Posted by: Emperor Norton | Sunday, December 15, 2013 at 01:07 PM
Considering that almost everyone involved in the creation of Second Life has worked directly or moonlighted for either the NSA itself or for some contractor like SAIC, you could almost think that SL was created with spying in mind. It is, after all, little more thyan a pretty dependable FREE VOIP with pictures. I came into SL as a military customer, albeit in a roundabout way as a beta tester. The entire US Army Office of Simulations staff ("Team Orange" now)invaded SL in May and June of 2003. I was working there at that time and I joined in for a quick look. There has always been a huge military presence in SL. What remains of it, the "Coalition Island" complex of sims is just a fragment of what was once a pretty active operation. It mostly died when the Enterprise operations ended and OpenSim became available. Now there are close to fifty thousand sims being run by military operations and private contractors. Linden Lab themselves were never very accommodating or friendly to the military or to military contractors. As for the NSA, there were certain episodes going on in SL that definitely raised flags. The heavy political activity of French and German "right-wing" groups in SL is well documented. There were constant attacks being made by apparently Islamic individuals and groups against in-world Synagogues and Coptic Churches. You may have noticed that there are almost as many people from Islamic countries in SL as there are Brasilians. In any case, SL was definitely opening a window and offering a cheap and SAFE method of gathering man on the street intelligence and gauging public opinion. It would have been insane for national intelligence agencies to not jump in and take a look. But I am guessing, though, that for every NSA person logging in, there were - and likely are - many more Germans, Saudis, Russians and Argentines at the same game. These recent revelations in the news will only have brought in even more security people from Ukraine and China.
Posted by: David Cartier | Sunday, December 15, 2013 at 08:34 PM
Pole in the attic.... They know whom they are... And they will not forget. They will dance before it's all said and done. And praise be to the powers that be that have enlightened us to whom will dance.

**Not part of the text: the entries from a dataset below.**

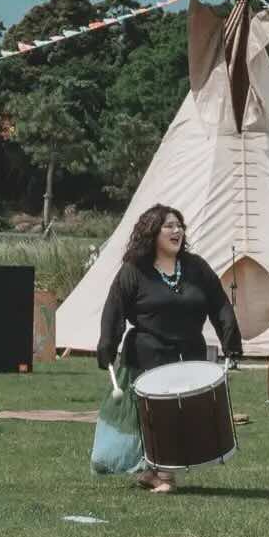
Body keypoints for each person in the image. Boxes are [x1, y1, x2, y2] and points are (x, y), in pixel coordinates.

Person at [93, 204, 243, 493]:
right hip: (148, 355)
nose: (177, 231)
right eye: (169, 226)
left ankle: (154, 473)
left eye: (179, 226)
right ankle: (164, 476)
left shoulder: (196, 268)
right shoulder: (134, 270)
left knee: (182, 416)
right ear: (152, 233)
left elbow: (220, 304)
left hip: (189, 353)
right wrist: (107, 345)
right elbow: (115, 309)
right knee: (156, 416)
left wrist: (231, 341)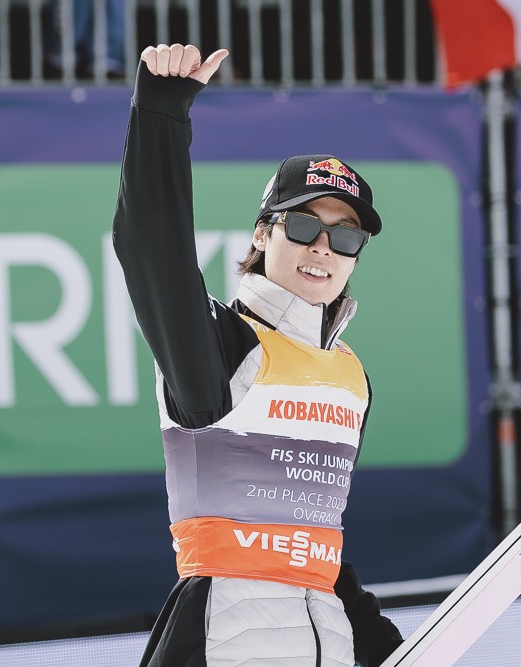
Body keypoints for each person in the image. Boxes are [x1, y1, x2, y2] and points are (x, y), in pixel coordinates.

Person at [113, 43, 404, 667]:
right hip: (223, 642)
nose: (323, 247)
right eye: (303, 226)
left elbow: (316, 543)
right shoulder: (222, 343)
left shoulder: (349, 375)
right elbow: (151, 250)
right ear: (263, 233)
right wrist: (161, 114)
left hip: (324, 642)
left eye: (345, 235)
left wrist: (382, 646)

Posted by: anon | Thursday, December 26, 2013 at 05:51 PM
All,
Mark the roads, mark the signs, mark them "red" white and "blue", show up with the ear plugs and follow around as you will and have for years. Show up in court and display your higher authority as you have.

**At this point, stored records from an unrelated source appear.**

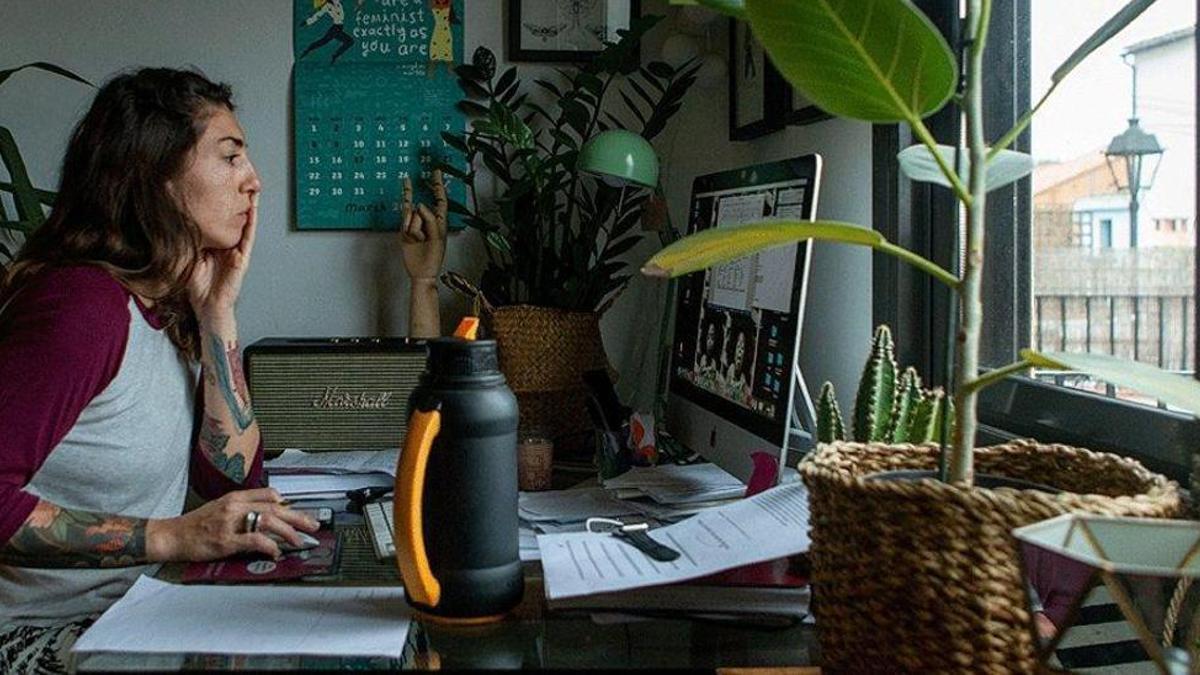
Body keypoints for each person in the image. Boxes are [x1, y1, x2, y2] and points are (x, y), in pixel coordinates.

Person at [0, 67, 445, 673]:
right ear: (156, 176)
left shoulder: (166, 305)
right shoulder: (82, 307)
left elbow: (232, 484)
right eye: (230, 157)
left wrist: (218, 315)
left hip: (136, 612)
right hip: (34, 635)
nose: (254, 182)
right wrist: (174, 536)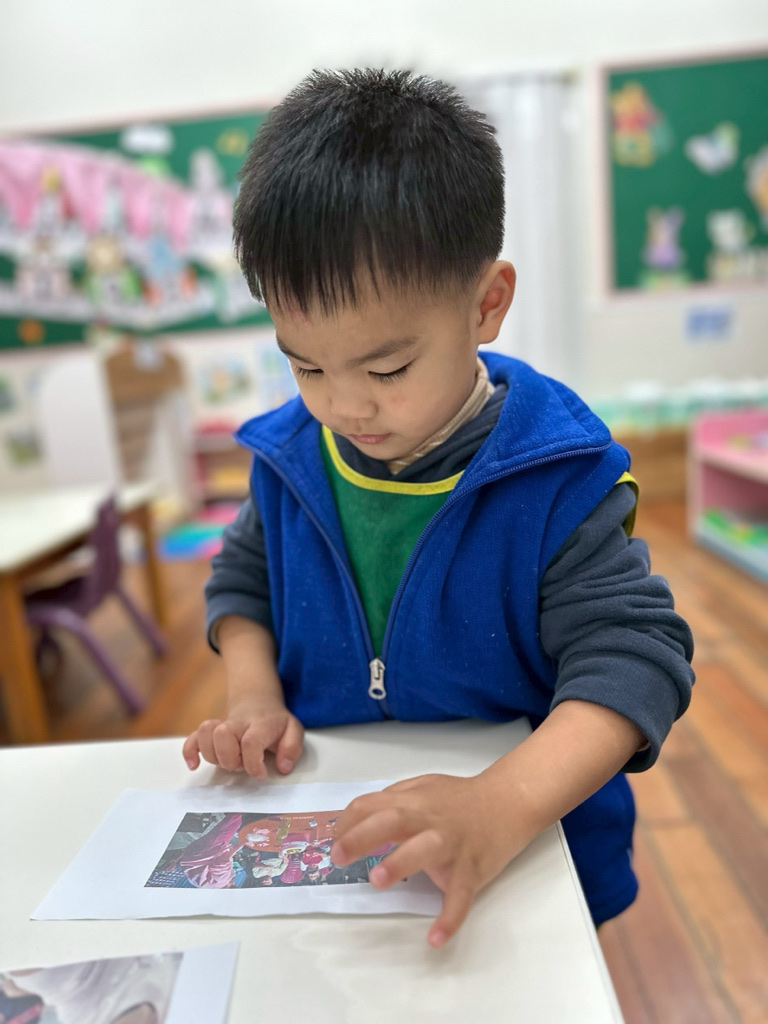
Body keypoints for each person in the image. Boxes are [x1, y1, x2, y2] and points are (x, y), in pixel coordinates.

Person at [182, 68, 694, 947]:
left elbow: (636, 659)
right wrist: (253, 693)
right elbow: (244, 580)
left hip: (528, 850)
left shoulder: (558, 476)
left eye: (386, 369)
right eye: (305, 365)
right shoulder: (289, 459)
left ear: (486, 304)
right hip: (347, 845)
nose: (345, 405)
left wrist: (500, 804)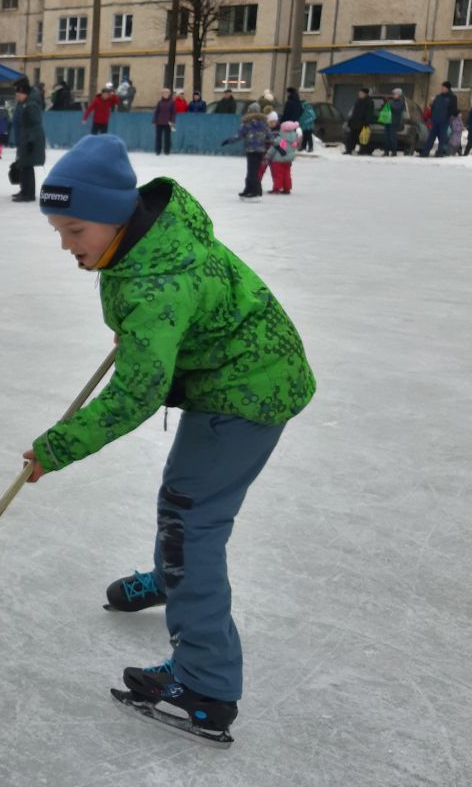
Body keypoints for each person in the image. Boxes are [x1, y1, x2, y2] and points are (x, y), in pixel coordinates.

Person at [30, 134, 315, 745]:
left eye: (74, 230)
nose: (65, 245)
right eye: (58, 230)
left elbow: (136, 395)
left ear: (113, 216)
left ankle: (207, 684)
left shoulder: (158, 286)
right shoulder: (140, 244)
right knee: (182, 500)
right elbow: (162, 324)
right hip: (234, 373)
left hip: (248, 391)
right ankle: (171, 576)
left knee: (191, 523)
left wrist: (57, 448)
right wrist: (145, 338)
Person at [221, 108, 273, 199]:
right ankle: (250, 189)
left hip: (251, 150)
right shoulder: (264, 124)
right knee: (254, 171)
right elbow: (271, 137)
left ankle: (254, 191)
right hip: (260, 151)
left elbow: (238, 136)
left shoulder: (247, 125)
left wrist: (228, 141)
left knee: (252, 172)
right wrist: (281, 148)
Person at [422, 82, 459, 158]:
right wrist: (432, 116)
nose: (441, 89)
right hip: (435, 120)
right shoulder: (438, 97)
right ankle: (425, 152)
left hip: (444, 121)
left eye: (443, 87)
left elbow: (453, 109)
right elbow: (433, 107)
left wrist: (447, 116)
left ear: (447, 88)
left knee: (442, 138)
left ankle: (439, 153)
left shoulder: (452, 97)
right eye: (441, 87)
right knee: (431, 137)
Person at [265, 121, 299, 194]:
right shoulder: (294, 139)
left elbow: (273, 148)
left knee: (278, 175)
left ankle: (276, 188)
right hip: (288, 160)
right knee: (287, 174)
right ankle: (287, 188)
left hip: (278, 160)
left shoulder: (279, 139)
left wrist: (267, 155)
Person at [344, 87, 372, 156]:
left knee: (363, 138)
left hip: (362, 123)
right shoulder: (358, 101)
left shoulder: (369, 102)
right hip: (354, 123)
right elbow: (354, 112)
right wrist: (350, 121)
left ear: (365, 94)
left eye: (361, 93)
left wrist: (366, 122)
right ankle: (349, 150)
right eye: (359, 93)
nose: (359, 94)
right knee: (350, 138)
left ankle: (362, 151)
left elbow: (369, 113)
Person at [151, 88, 175, 156]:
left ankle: (167, 151)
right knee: (158, 137)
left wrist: (172, 121)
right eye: (164, 93)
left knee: (167, 137)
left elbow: (173, 113)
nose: (165, 94)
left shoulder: (172, 102)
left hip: (168, 123)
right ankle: (158, 150)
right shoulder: (159, 102)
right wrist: (154, 121)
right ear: (162, 94)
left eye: (167, 93)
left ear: (169, 94)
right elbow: (156, 112)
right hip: (159, 122)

And make sure you seat us in the back row next to a pillar with no one else. We won't notice. Make your lists, and check them twice... because the majority already knows whom is naughty and nice.

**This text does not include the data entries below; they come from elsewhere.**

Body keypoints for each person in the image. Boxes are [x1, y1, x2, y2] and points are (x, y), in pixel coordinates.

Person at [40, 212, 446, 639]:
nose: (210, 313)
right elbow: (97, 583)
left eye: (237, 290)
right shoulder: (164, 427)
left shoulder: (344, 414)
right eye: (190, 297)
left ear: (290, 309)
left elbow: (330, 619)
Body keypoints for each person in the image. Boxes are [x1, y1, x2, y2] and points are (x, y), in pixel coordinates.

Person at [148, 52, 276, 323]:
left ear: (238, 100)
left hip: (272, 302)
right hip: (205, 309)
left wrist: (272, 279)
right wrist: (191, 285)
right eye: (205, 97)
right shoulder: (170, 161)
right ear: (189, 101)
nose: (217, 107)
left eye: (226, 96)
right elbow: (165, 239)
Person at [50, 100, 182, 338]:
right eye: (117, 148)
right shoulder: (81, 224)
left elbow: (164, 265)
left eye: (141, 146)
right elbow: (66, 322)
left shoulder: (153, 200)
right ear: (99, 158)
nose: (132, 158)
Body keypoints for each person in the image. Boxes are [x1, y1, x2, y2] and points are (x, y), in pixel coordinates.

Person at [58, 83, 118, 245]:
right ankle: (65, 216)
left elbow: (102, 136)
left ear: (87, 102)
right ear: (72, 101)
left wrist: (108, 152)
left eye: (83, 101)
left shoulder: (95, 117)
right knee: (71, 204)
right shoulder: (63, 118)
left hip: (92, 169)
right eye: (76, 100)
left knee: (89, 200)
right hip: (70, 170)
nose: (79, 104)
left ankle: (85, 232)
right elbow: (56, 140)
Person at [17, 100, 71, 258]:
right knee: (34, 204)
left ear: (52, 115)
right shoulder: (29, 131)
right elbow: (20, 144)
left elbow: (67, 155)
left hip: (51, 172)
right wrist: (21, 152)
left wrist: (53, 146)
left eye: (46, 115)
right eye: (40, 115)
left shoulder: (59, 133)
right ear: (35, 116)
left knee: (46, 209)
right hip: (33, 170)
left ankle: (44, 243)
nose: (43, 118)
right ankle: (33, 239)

Create what never existed, and then create the fix and savior for each and every bad or good based on what you view and see. In the end, it will do you no good and you wasted my tax dollars doing so.
I didn't know that this was what all this was about until now. But I rebuked this spirit far before knowing. I do understand more now. What will not change is the pole in that attic still exists for those whom did what they did. No matter whom they are. Your mind games played against us will be all over you. And you will not be left alone until you dance at what you created for others.
There are always ways to make another feel smaller. But there are ways the are exceedingly great to raise up for the positions that were chosen by that which is much greater.
For those watching... Keep watching... And behold ....
Well, you know. Sometime people take things like this as a threat. But a promise is much greater. Whether they understand or well... not.